“My God, my God, why have you forsaken me? Why are you so far from saving me, so far from my cries of anguish? My God, I cry out by day, but you do not answer, by night, but I find no rest.” — Psalm 22:1-2
The human experience is messy—full of courage, fear, joy, despair, love, and hate. The soul’s need to pour out these emotions when life becomes overwhelming has led some to poetry, others to songs, and a few—moved by the Holy Spirit—to write what has become Scripture. In troubled times our words sound like those of the lamenting Psalmists, and it is for that reason that God allows us to witness a wide array of expression in the Bible, even when what is coming from our hearts is far from praise. We can bring our cries and complaints to the God who loves us; we were not intended to carry that pain alone. However, there is a right way and a wrong way to do this.
Many times we seek out cathartic relief by venting to friends or family, but if we stop there we do not complete the cycle of constructive complaint. Bitterly bemoaning our circumstances does not bring victory. We must take what torments us to the one who can move mountains to help us. Without gazing at the beauty of God, our complaints stay in the realm of “But I am a worm and not a man, scorned by everyone, despised by the people. All who see me mock me; they hurl insults, shaking their heads.” Instead of transforming to, “You who fear the LORD, praise him! All you descendants of Jacob, honor him! Revere him, all you descendants of Israel! For he has not despised or scorned the suffering of the afflicted one; he has not hidden his face from him but has listened to his cry for help.” — (Psalm 22:6-7, 23-24)
Is It Okay to Complain to God?
When we consider the whole counsel of Scripture, we should rightly ask, is bringing our complaints to God biblical? Philippians 2:14-15 beautifully commands that we, “Do everything without grumbling or arguing, so that you may become blameless and pure, ‘children of God without fault in a warped and crooked generation.’ Then you will shine among them like stars in the sky.” Oh to shine like the stars, what a thing to desire; but how do we do everything without grumbling or arguing? How can we be honest about the profound suffering we might come face to face with as we navigate this broken and fallen world, and still shine as those fully committed to God? The Psalms, Job, and the book of Lamentations show us the guideposts—we turn our face towards God and lay our complaints bare at his throne of grace. We tell Jesus all our trouble and we remember that he sits unchanged, faithful and true.
Just like the author of Lamentations, we can cry out and say, “I have been deprived of peace; I have forgotten what prosperity is. So I say, ‘My splendor is gone and all that I had hoped from the LORD.’ I remember my affliction and my wandering, the bitterness and the gall.
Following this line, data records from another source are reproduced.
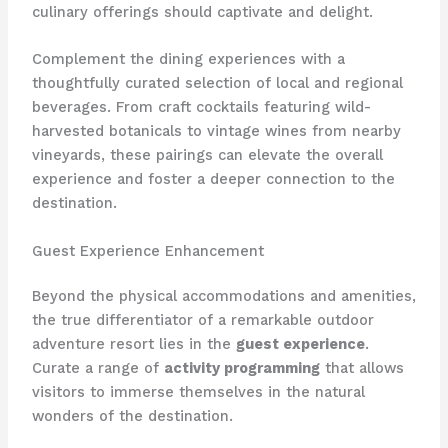
culinary offerings should captivate and delight.
Complement the dining experiences with a
thoughtfully curated selection of local and regional
beverages. From craft cocktails featuring wild-
harvested botanicals to vintage wines from nearby
vineyards, these pairings can elevate the overall
experience and foster a deeper connection to the
destination.
Guest Experience Enhancement
Beyond the physical accommodations and amenities,
the true differentiator of a remarkable outdoor
adventure resort lies in the
guest experience
.
Curate a range of
activity programming
that allows
visitors to immerse themselves in the natural
wonders of the destination.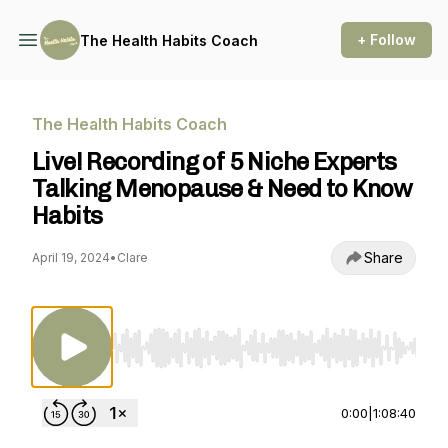
+ Follow
The Health Habits Coach
The Health Habits Coach
Live! Recording of 5 Niche Experts
Talking Menopause & Need to Know
Habits
Share
April 19, 2024
•
Clare
Use Left/Right to seek, Home/End to jump to st
0:00
|
1:08:40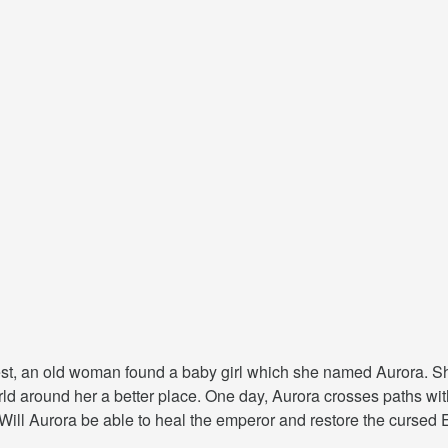
rest, an old woman found a baby girl which she named Aurora. Sh
rld around her a better place. One day, Aurora crosses paths w
 Will Aurora be able to heal the emperor and restore the cursed 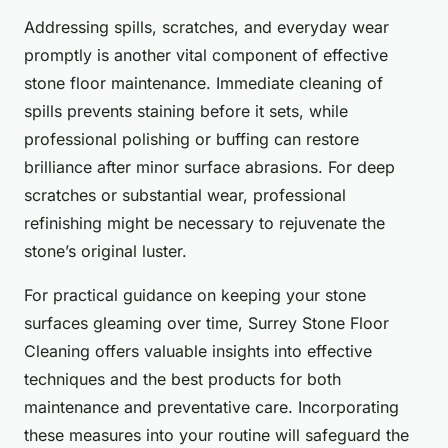
Addressing spills, scratches, and everyday wear
promptly is another vital component of effective
stone floor maintenance. Immediate cleaning of
spills prevents staining before it sets, while
professional polishing or buffing can restore
brilliance after minor surface abrasions. For deep
scratches or substantial wear, professional
refinishing might be necessary to rejuvenate the
stone’s original luster.
For practical guidance on keeping your stone
surfaces gleaming over time, Surrey Stone Floor
Cleaning offers valuable insights into effective
techniques and the best products for both
maintenance and preventative care. Incorporating
these measures into your routine will safeguard the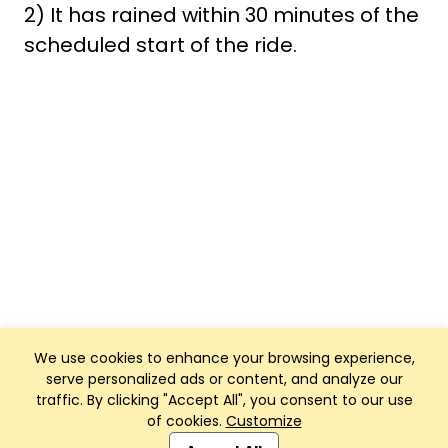
2) It has rained within 30 minutes of the
scheduled start of the ride.
We use cookies to enhance your browsing experience,
serve personalized ads or content, and analyze our
traffic. By clicking "Accept All", you consent to our use
of cookies.
Customize
Club Management, Website and App powered by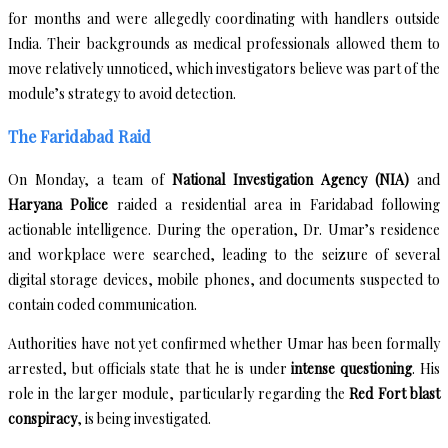
for months and were allegedly coordinating with handlers outside
India. Their backgrounds as medical professionals allowed them to
move relatively unnoticed, which investigators believe was part of the
module’s strategy to avoid detection.
The Faridabad Raid
On Monday, a team of
National Investigation Agency (NIA)
and
Haryana Police
raided a residential area in Faridabad following
actionable intelligence. During the operation, Dr. Umar’s residence
and workplace were searched, leading to the seizure of several
digital storage devices, mobile phones, and documents suspected to
contain coded communication.
Authorities have not yet confirmed whether Umar has been formally
arrested, but officials state that he is under
intense questioning
. His
role in the larger module, particularly regarding the
Red Fort blast
conspiracy
, is being investigated.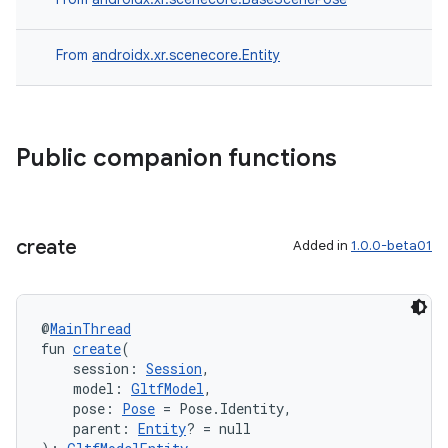
From
androidx.xr.scenecore.Entity
ion
Public companion functions
create
Added in
1.0.0-beta01
ics
@
MainThread
fun 
create
(
    session: 
Session
,
    model: 
GltfModel
,
    pose: 
Pose
 = Pose.Identity,
    parent: 
Entity
? = null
I well remember them, and my soul is downcast within me.” We reveal an authentic account of the grief within us, and then we continue on as Lamentation’s author did, “Yet this I call to mind and therefore I have hope: Because of the LORD’s great love we are not consumed, for his compassions never fail. They are new every morning; great is your faithfulness. I say to myself, “The LORD is my portion; therefore I will wait for him” (Lamentations 3:17-24).
In the book Dark Clouds, Deep Mercy: Discovering the Grace of Lament Mark Vroegop suggests that Christians stay humble, pray the Bible, be honest, and don’t just complain. Vroegop explains, “Complaint is central to lament. But Christians never complain just to complain. Instead, we bring our complaints to the Lord for the purpose of moving us toward him.” When complaint-worthy trials loom large in our lives we must do our job as ministers of reconciliation and allow them to become a catalyst of redemption instead of destruction. If we meditate on all that causes us to fret instead of the promises of a mighty God, we soon believe lies the devil is whispering in the shadows of our circumstances. Instead, we must declare, “Let us hold unswervingly to the hope we profess, for he who promised is faithful” (Hebrews 10:23).